## PROBLEM DESCRIPTION
Write the next part of the study on how jazz students develop as improvisers, continuing on from its final sentence.

## DOCUMENT EXCERPT
_ _ _ _ _

The data from Part Two was analysed in a less detailed manner, allowing me to focus deeper on selected episodes. However, the process of analysing the two sets of data was reciprocal, where what emerged as central in one part affected what kinds of empirical themes I looked for in the other.
Findings
The findings fall into three main themes. The first theme concerns values and norms related to performing, and reflects the first and second research sub-questions. The second theme focuses on the two modes of deliberate and explorational practice. The third theme concerns collective practice in a band. These two latter themes reflect the third research sub-question.
Values and norms
A common theme across the interviews was that the students put the development of a personal “sound” or “voice” as an overarching ideal. I.e., when asked what abilities as a musician he wanted to develop, Alex on drums phrased the answer in this way: “That I´m really able to play (…) from the heart. [Then] I really find something inside myself, something that is mine.” Markus on bass said that although he took on different roles as a bass player in different musical contexts (genres), he still wanted to develop a consistent musical voice regardless of such contexts.
How was this ideal transformed into students´ practice activity?
Experimenting with conventions emerged as a predominant approach in this respect. One set of conventions in the jazz tradition relates to the implicit musical roles that a specific instrument takes (Monson, 1996). For instance, playing the bass carries norms for musical functions expected of a bass player while comping (accompanying) a soloist.[3]
Among the participants in the study, experimenting and transcending instrumental conventions could involve appropriating other instrument conventions and trying to transfer these to their own domain. For example, both guitarists described how they tried to play “like a pianist”, that is playing both the root and full chord, and at the same time creating melodic fills between the phrases of the soloists. On the guitar, these are complex skills. The drummer, Alex, explained how he, in a specific band that only played tunes with free rhythms, explored the role of not being the time-keeper. Instead he turned his attention to elements of sound coloring, floating on top of the other instruments. “It took me the whole summer just to figure out how to do that, how to play, when I wasn´t supposed to keep time”, Alex explained. This emphasized how profoundly a drummer´s technical repertoire is generally shaped by the conventional musical role the instrument is almost invariably required to perform.
Experimentation with conventions gave an expanded scope of action as improvising musicians. Several participants mentioned free improvisation as a specific genre domain that particularly provided this broader scope of action, precisely because conventions regarding the musical roles of specific instruments are often reset.
Another prevalent value connected to development as an improviser was an emphasis on the ability to make musically meaningful decisions in a playing situation, for example to be able to be selective with ideas. Several students mentioned this in relation to the ideal of playing less and playing simple ideas. As Robert said: “Just being able to select, like… those three notes, the “best” notes, like Miles, for example”. The use of Miles Davis as an example underlined the idea that only great musicians can play in this simple way and yet create exquisite results. This perspective was contrasted with the idea of showing off and playing with virtuosity, which often had a negative value in the participants´ views.

_ _ _ _ _

## MATERIAL
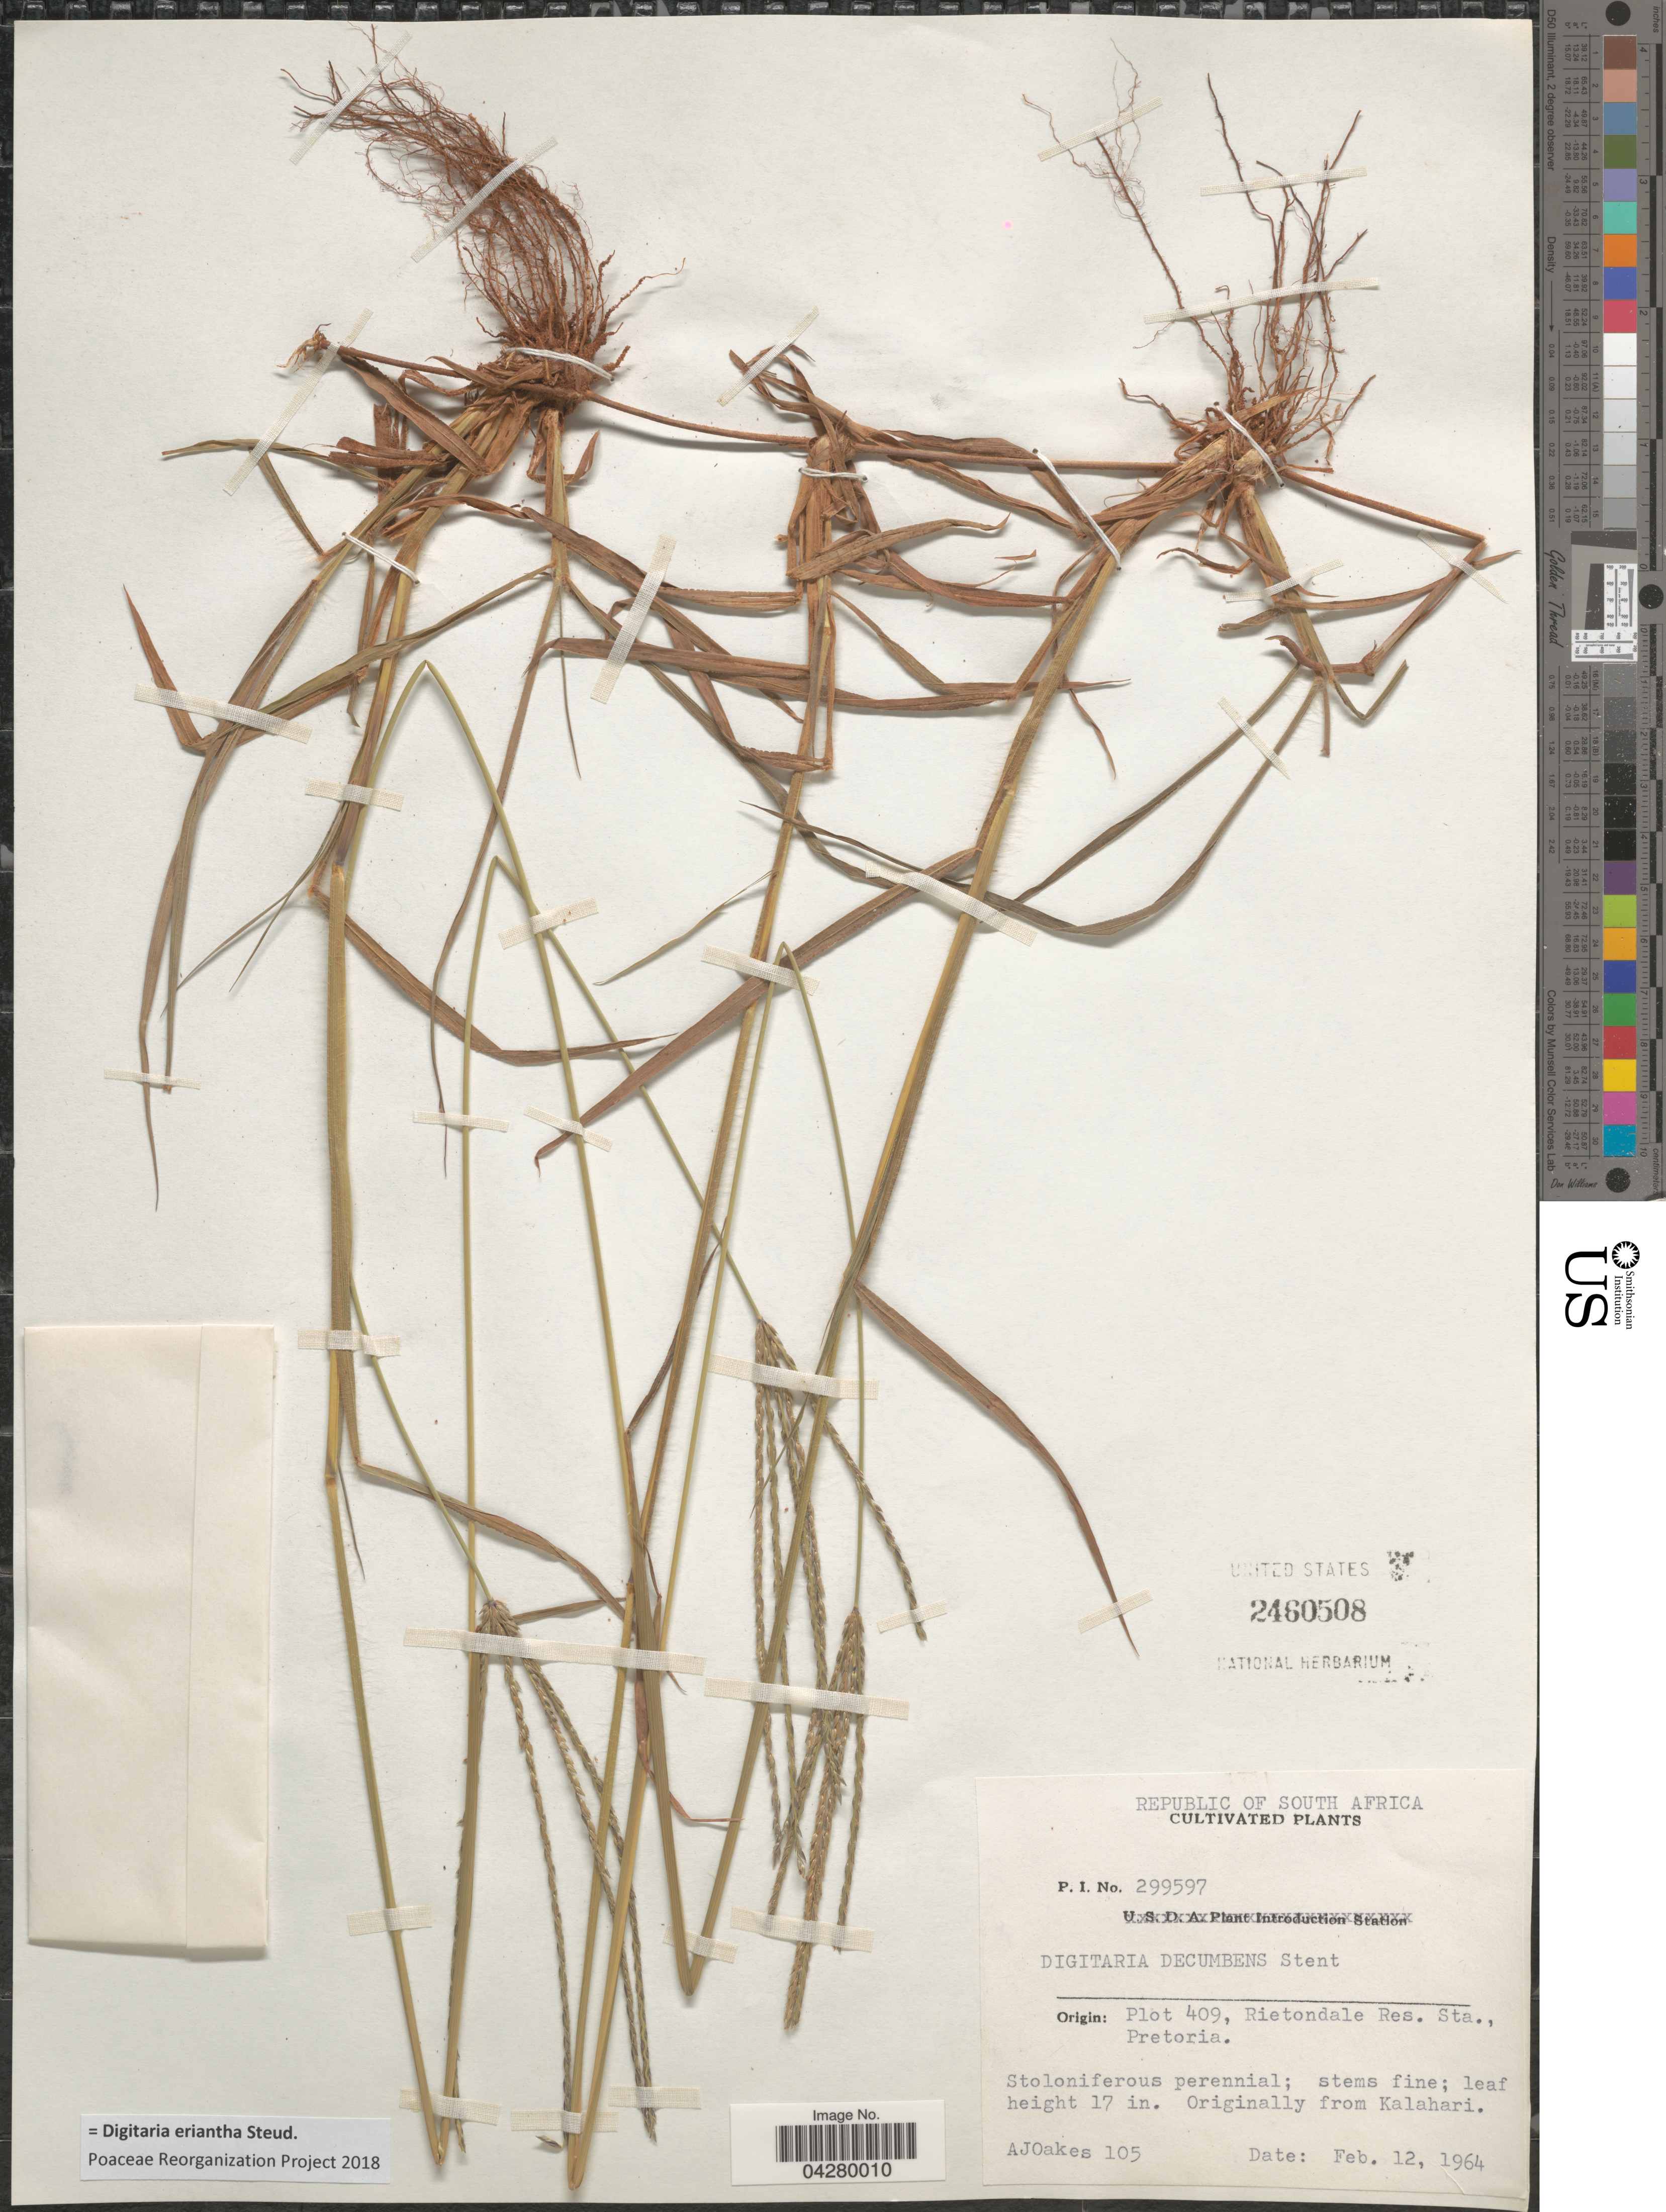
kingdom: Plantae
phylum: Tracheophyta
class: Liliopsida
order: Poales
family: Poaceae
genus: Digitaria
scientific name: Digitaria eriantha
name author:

_ _ _ _ _

## RESULT OF THE TASK
To play simple also had to do with the ability to communicate during an improvisation, as simplicity provides more opportunities to listen to the others, and to create space for them. Interaction was thus considered to concern both musical and mental coordination of the different members in a band.
Listening, in a broad sense of the term, paradoxically related to nurturing a personal identity or voice. This specific meaning of listening as a key to playing personal, has to be understood as a metaphor for listening inwards, giving oneself time to tune in to inner, aural imaginations and ideas. Alex put it like this: “I am [trying to be] able to play what I hear, and what comes from here [points to his heart], and not what I think, coming from here [points to his head].
Several students described the dichotomy between “hearing” and “thinking”, or as Alex suggested, playing from the heart as opposed to playing from the intellectual mind. In this case listening versus thinking constituted a dichotomy: listening referred to inner, immediate, intuitive musical ideas, and thinking referred to planning a solo while playing, or playing notes from an appropriate scale correctly with the chords. The latter approach had a negative value.
Having talked about the learning goal of developing a personal voice or sound, in some cases I asked a student about how they practised to achieve such an ambitious goal. Vibeke said: “I never think about my personal voice in the practice room. I don´t think you can practise that”. Statements from several students confirmed that they found it difficult to connect the long-term goal of developing a personal voice to specific short-term goals in their daily practicing. However, when describing their practicing objects and actions, students revealed how they were able to transform such a long-term goal to manageable short-term learning goals.
For example, several students were highly selective in choosing what material to work with, or in choosing which recorded performers they listened to. A quote from Vibeke illustrates this:
Right now, my timbre has become a very big part of my musical identity. (…) I have a quite big, warm and “un-feminine” [laughs] tone. I think Dexter Gordon is a model for sounding big and warm. (…) I will never be able to sound exactly like Dexter Gordon anyway, so I´m not worried of becoming a copy of him [laughs]!
She explained that copying from a performer she liked, and doing this with many different performers, enabled her to develop an expression that represented a blend of her musical preferences.
A striking feature of the students´ learning practices was a high degree of independence and autonomy in respect to choosing their own learning material. Autonomy in practicing can be understood as a deliberate strategy for developing a personal voice. By actively picking and choosing what to practise on their own, they were able to identify a personal direction on a long-term basis, and thus, linking the gap between the long-term goal of a personal voice and the short-term, daily decisions about what to practise.
Explorational practice
Most of the participants had a structured practice routine, in a manner that coincided with the concept of deliberate practice, although they did not necessarily follow this on a strictly regular basis. Deliberate practice was mostly connected to technical competencies, such as instrumental mastery, chords and scales, and skills related to rhythmical time feel.[4] Such practice objects might be described as objective and generic.
However, technical practice routines were sometimes perceived as being detached from “real” music making and improvisation. Some participants stated that technical exercises were so different from what they wanted to sound like, that they were hesitant towards doing such exercises. They feared that their expression in improvisation would start to sound as if it were a set of exercises, if practiced too structured.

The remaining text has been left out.